(News & views on the paper by Jun-Chao Hong et al., RAA, 2013, vol.13, 253-258)
Coupling of a blowout jet with a prominence eruption and a CME
(Key Laboratory of Solar Activity, National Astronomical Observatories, Chinese Academy of Sciences, Beijing 100012)
Coronal jets are omnipresent over the Sun’s surface. It is widely accepted that numerous jets are produced by magnetic reconnection between a newly emerging dipole and an ambient open field (Yokoyama & Shibata 1996), and many previous observations have shown that some jets even exhibit helical structures and untwisting motions, which are explained as due to twist in the closed dipole field being transferred into the open field by reconnection (Canfield et al. 1996). However, Moore et al. (2010) have presented a new type of jet, called a ``blowout jet,’’ which corresponds to erupting-loop Hα macrospicules. Therefore, blowout jets are different from standard jets that fit the reconnection model between an emerging dipole and an open field. Moreover, it is expected that the untwisting behavior in blowout jets may also originate from a different mechanism than that in standard jets.
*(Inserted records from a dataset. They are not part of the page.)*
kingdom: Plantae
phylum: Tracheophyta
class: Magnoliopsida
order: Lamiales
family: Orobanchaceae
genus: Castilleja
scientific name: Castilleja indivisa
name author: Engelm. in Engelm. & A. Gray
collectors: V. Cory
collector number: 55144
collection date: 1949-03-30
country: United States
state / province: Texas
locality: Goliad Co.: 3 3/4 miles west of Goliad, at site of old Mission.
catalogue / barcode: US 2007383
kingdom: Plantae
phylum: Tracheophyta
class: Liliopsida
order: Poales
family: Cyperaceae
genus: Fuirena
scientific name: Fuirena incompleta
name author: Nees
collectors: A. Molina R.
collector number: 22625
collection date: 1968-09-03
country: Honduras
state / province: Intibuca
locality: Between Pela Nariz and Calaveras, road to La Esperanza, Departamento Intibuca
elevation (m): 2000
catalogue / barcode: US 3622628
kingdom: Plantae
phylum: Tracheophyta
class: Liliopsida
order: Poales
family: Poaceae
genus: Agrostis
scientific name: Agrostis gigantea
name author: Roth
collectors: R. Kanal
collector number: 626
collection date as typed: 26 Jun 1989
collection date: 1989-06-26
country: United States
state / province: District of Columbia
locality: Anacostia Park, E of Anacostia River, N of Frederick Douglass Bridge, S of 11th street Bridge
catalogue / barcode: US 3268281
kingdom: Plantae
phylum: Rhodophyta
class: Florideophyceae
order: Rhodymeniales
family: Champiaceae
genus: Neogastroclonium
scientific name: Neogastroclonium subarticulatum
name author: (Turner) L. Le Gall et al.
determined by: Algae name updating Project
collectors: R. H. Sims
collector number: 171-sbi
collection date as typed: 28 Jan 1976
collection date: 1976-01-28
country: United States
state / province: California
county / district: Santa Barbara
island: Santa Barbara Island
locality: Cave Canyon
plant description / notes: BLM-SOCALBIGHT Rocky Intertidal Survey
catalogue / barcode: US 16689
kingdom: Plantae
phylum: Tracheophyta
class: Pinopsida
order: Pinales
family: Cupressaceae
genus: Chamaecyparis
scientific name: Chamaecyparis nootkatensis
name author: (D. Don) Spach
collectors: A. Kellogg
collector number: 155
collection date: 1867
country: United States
By analyzing multi-angle observations of a polar blowout jet, a new idea is proposed by Hong et al. (2013) for untwisting in a polar blowout jet. Their results indicate that the twist in the blowout jet may come from a mini-prominence at the jet base and be released by its eruption. Following this conclusion, they further infer that (1) there would be a one-to-one relationship between twist handedness in the blowout jet (Jibben & Canfield 2004) and filament chirality (Martin et al. 1994), namely a left/right–handed-twist blowout jet corresponds to a dextral/sinistral filament, and (2) the twist handedness of blowout jets would have a hemispheric preference because of the hemispheric pattern for filament chirality. Furthermore, the blowout jet also leads to a narrow coronal mass ejection (CME), which extends to 1.5 solar radii.
The work of Hong et al. (2013) clearly displays the whole process involved with a series of small scale activities, indicating that there exists coupling between different kinds of activities in the solar atmosphere.